§ Directions for this task: Arrange the lines of the records below as a Markdown table with the columns Row and Line, numbering each row and leaving out blank lines. Omit the pictures from the table.

□ □ □ □ □ □ □

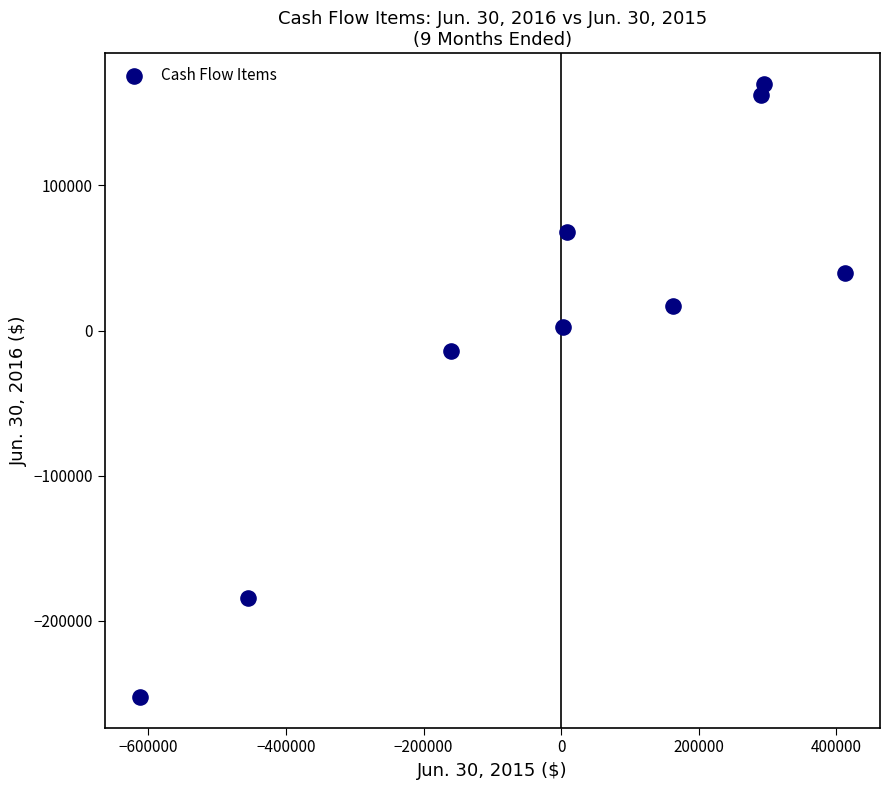

What is the average X value?

-6145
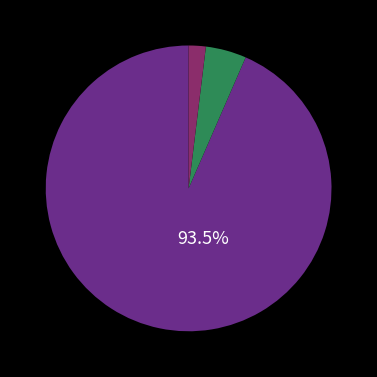

Is there a majority slice in this chart?

Yes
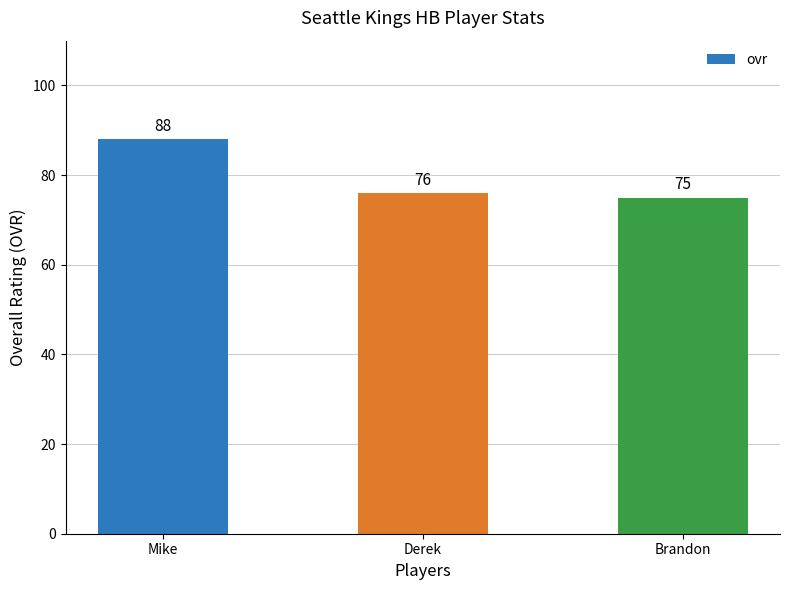

Where does the data first go above 76?

Mike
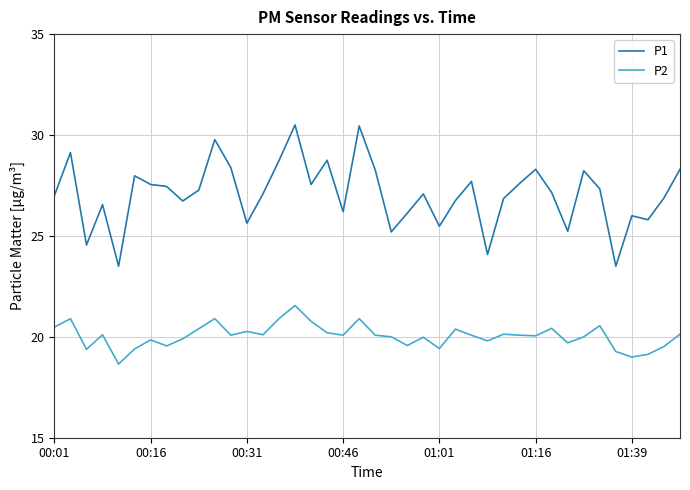

List the series in order of their peak value, lowest first.

P2, P1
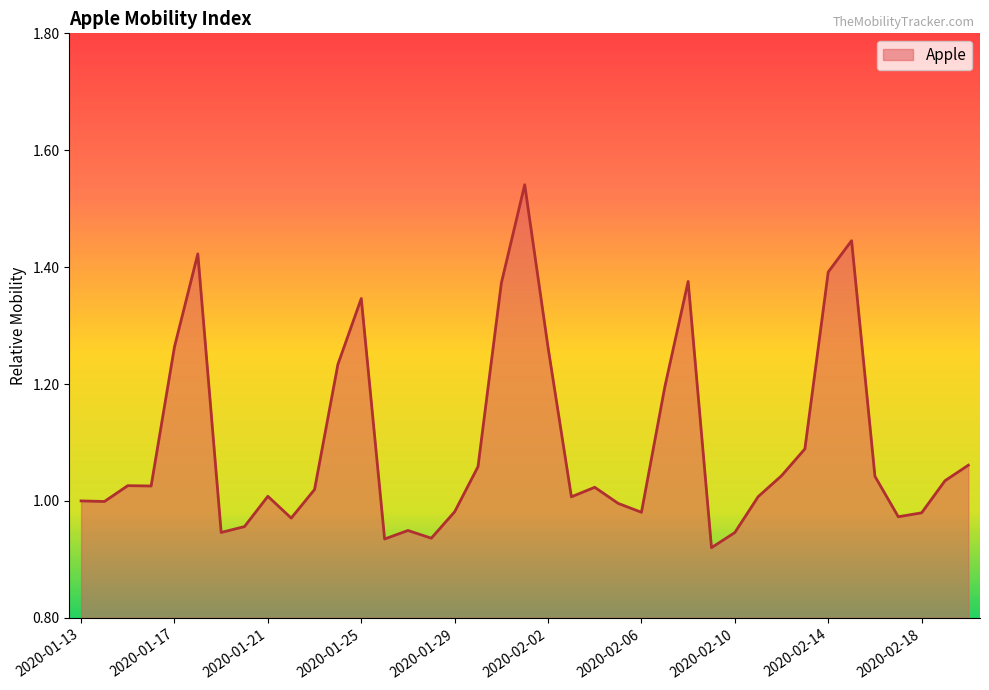

What is the difference between the maximum and minimum values?

0.6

□ □ □ □ □ □ □

§ The completed task:
| Row | Line |
|---|---|
| 1 | What is the average X value? |
| 2 | -6145 |
| 3 | Is there a majority slice in this chart? |
| 4 | Yes |
| 5 | Where does the data first go above 76? |
| 6 | Mike |
| 7 | List the series in order of their peak value, lowest first. |
| 8 | P2, P1 |
| 9 | What is the difference between the maximum and minimum values? |
| 10 | 0.6 |